Have you ever installed a ROM that AUTOMATICALLY wiped your data when you installed it? Some ROM's have commands in their updater scripts that will AUTOMATICALLY wipe your data during the ROMs install process regardless if you chose not to wipe data before the install. This was frustrating to me because I did not want to have to go through the process of resetting up my device when I was only updating to the current version of the ROM I already had on my device.

It is always better to wipe completely before installing a new ROM, however there may be instances when you do not want to do that (i.e. upgrading from ROM version 1.1 to version 1.2, minor updates, messing up settings that I was screwing around with, installing a theme I didn't like, installing a mod that didn't work correctly, etc.). I recommend doing a full wipe when installing a new ROM however, I like to have the option to not do a full wipe and preserve my data and my system setup and not have the ROM automatically wipe my data.

If my ROM runs fine without wiping data then I like the convenience of not having to re-install all of my apps and system settings. If I find that the ROM is not behaving correctly after updating then I will go back and do a fresh install with a full wipe. Regardless, I like to have the CHOICE on whether or not I want to preserve or wipe my data.
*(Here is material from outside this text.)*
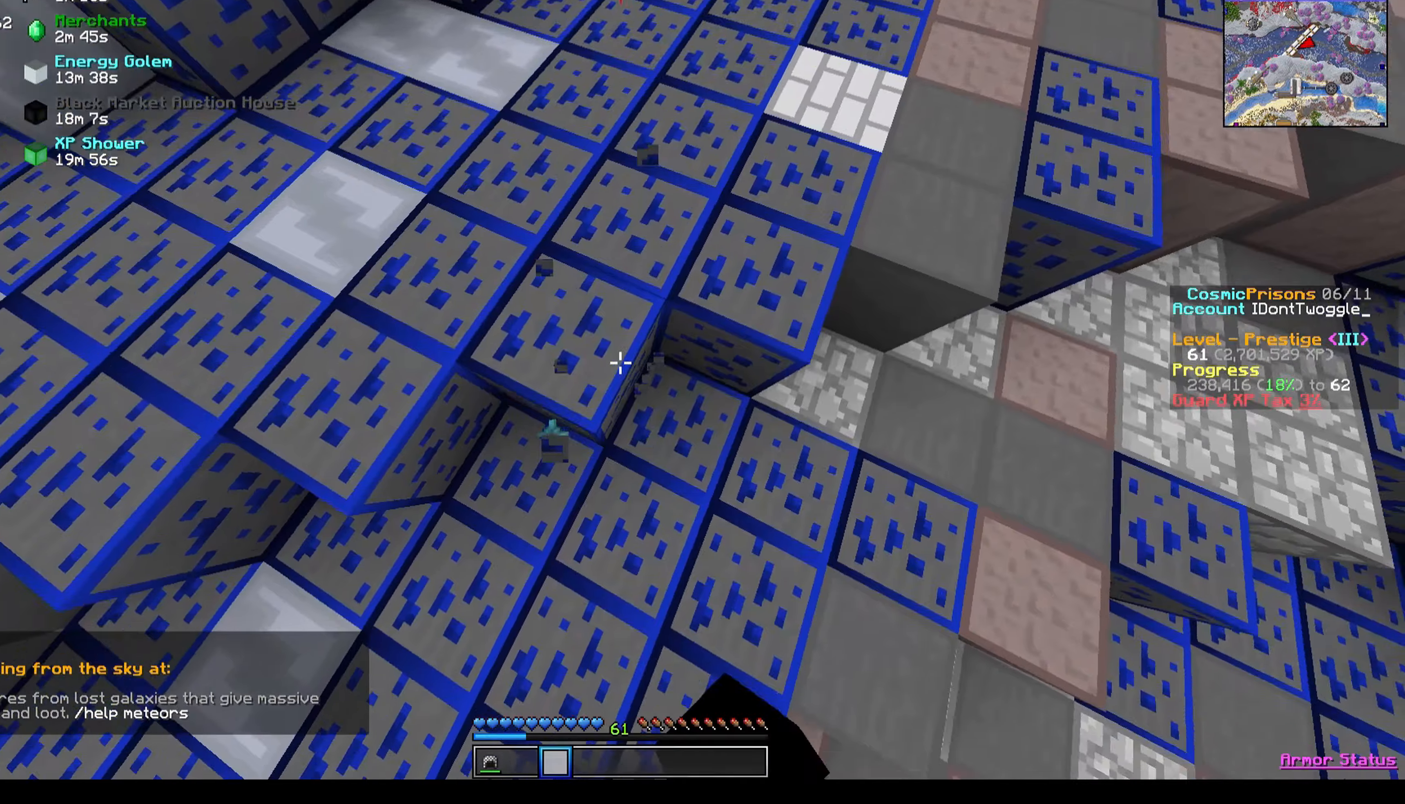
{"keys": ["d", "w"], "events": []}
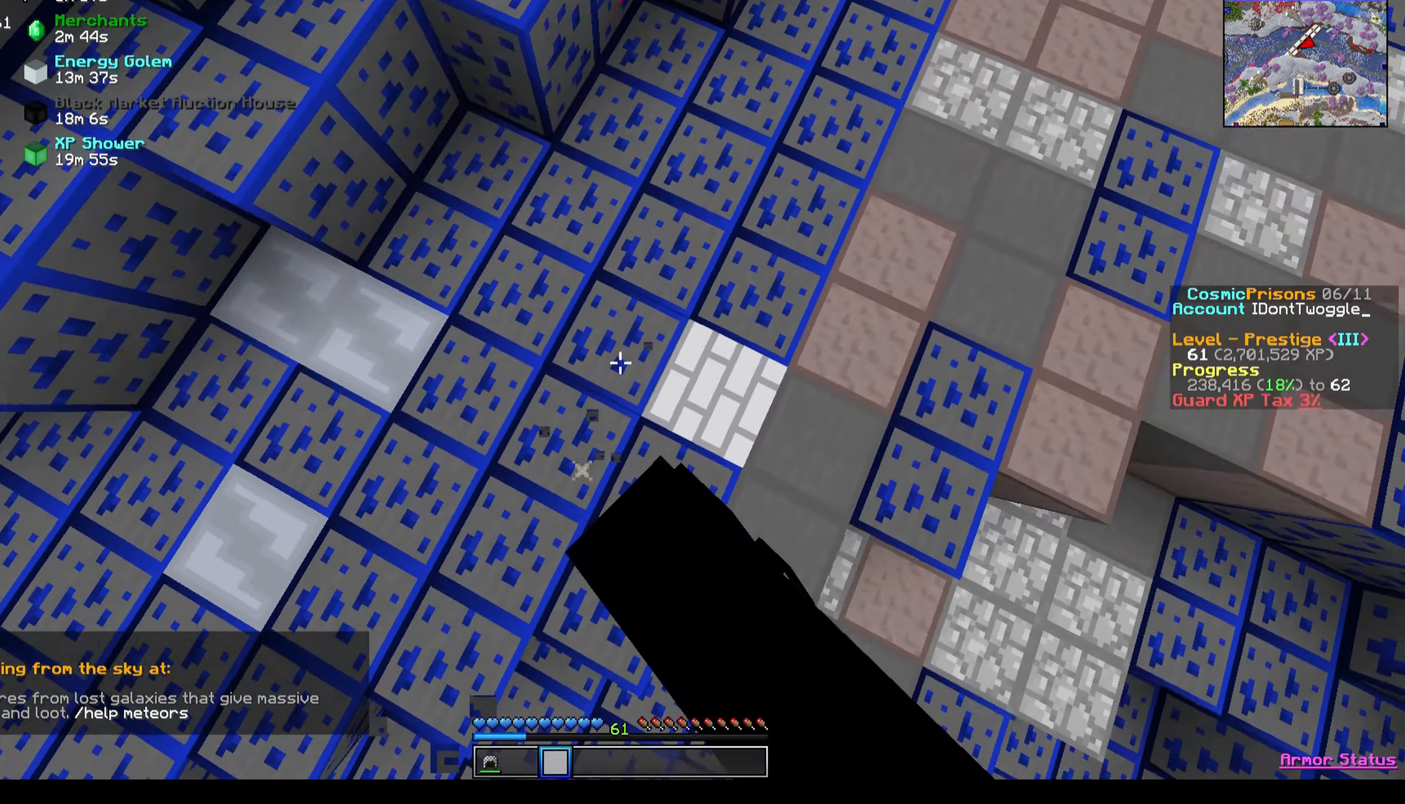
{"keys": ["d", "w"], "events": []}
So if you have a ROM that AUTOMATICALLY wipes your data then this is how to modify the ROM so that it will not automatically wipe your data upon installing. It is very easy to do. Follow these instructions:


Navigate to the directory where your ROM is saved on your computer.
Open the ROM zip file with a zip application of your choice.
Navigate to the "META-INF>com>google>android" folder.
Extract the "updater-script" file.
Open this file with the Notepad application in Windows.
Locate this line in the text *format("ext3", "EMMC", "/dev/block/mmcblk0p26");*. It is usually somewhat near the beginning of all of the text in file.
Delete that line (note: the line will not have the * symbols before and after so just delete the line in between *'s)
Save the file but do not choose "Save as". Make note of the directory where the file was saved.
If your zip application does not ask to save the edited file automatically into the ROM zip file then re-add that file back into the ROM zip file in the original directory/folder where the file existed in the ROM zip file.
Copy the ROM zip file to your phone SD card.
Boot into recovery and install the ROM zip without manually wiping data.
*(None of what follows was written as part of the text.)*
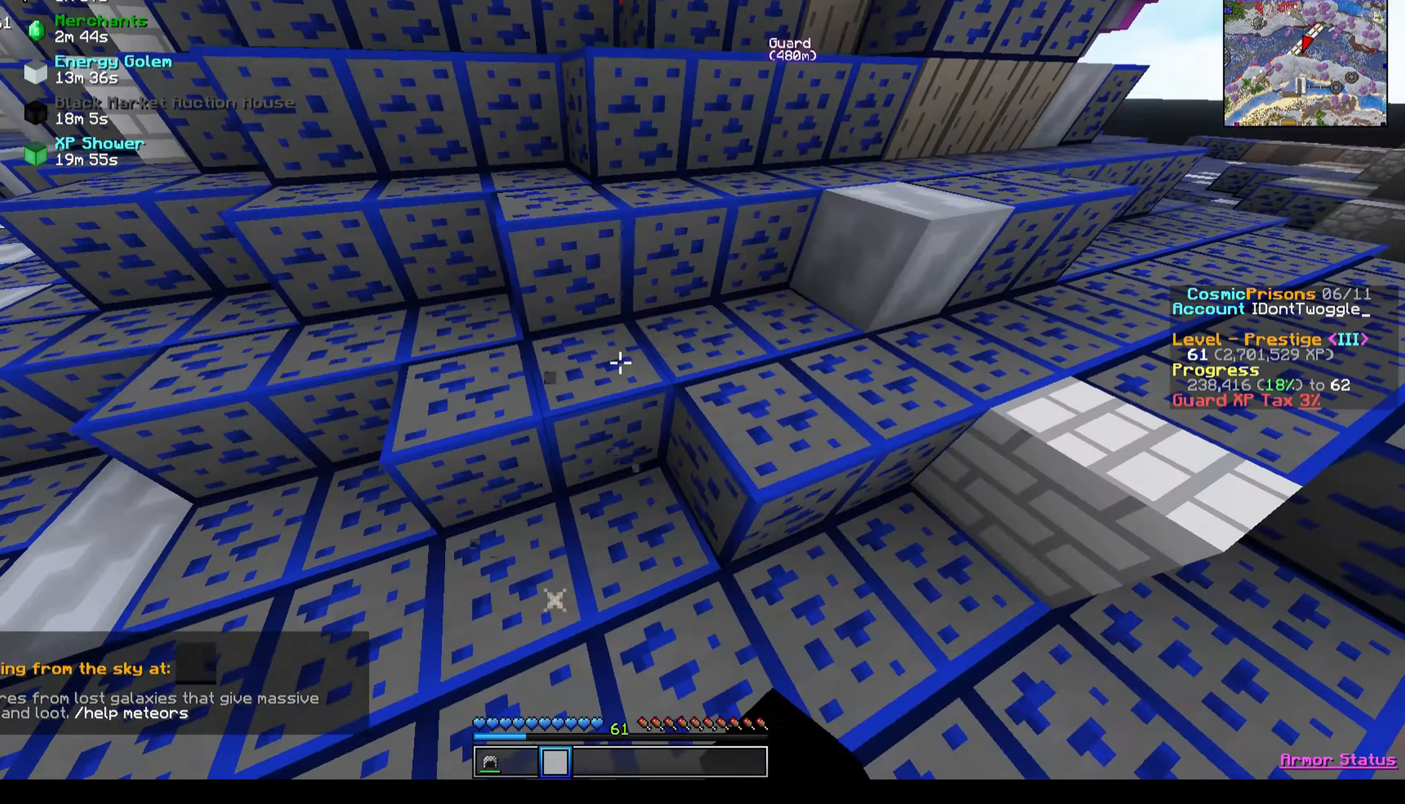
{"keys": ["w"], "events": [[167, "d", "up"]]}
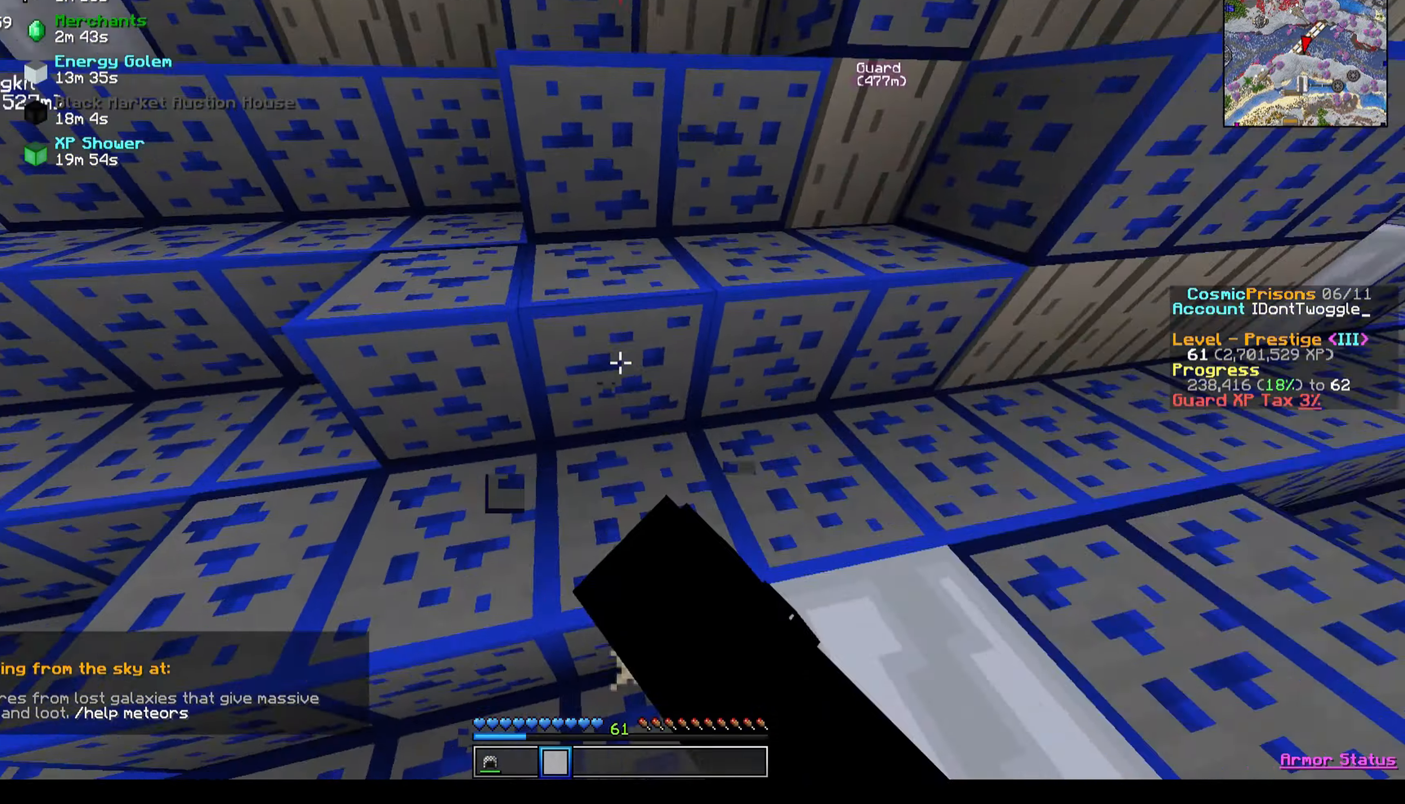
{"keys": ["w"], "events": []}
Do not remove any other text lines or text characters from this file other than what is in between the *'s from the above instructions. There are no spaces in between any of the commands in the updater-script so keep the same character formatting in the file. Also, use Notepad in Windows (or a text editor in Mac; I do not know what that application is called on a Mac) for editing this file and do not use a word processing application (such as Word). Word processing applications can sometimes add hidden formatting in the text that you do not want.

This is for use with custom ROM's for the Thunderbolt. I do not know if this will work for other devices. Always make a backup before using this mod/change.

This mod/change only prevents the ROM itself from AUTOMATICALLY formatting and wiping your data upon installing. It does nothing else other than that. If the ROM itself does not AUTOMATICALLY wipe data during the install process then there is no need to use this. I have tested this successfully multiple times without issue.

The usual disclaimer applies to making this or any other modification to your device. I am not responsible for any damage this may cause to your device. Use at your own risk. However, if you made a backup then you should be fine.

Hope this helps anyone who has this issue.


----------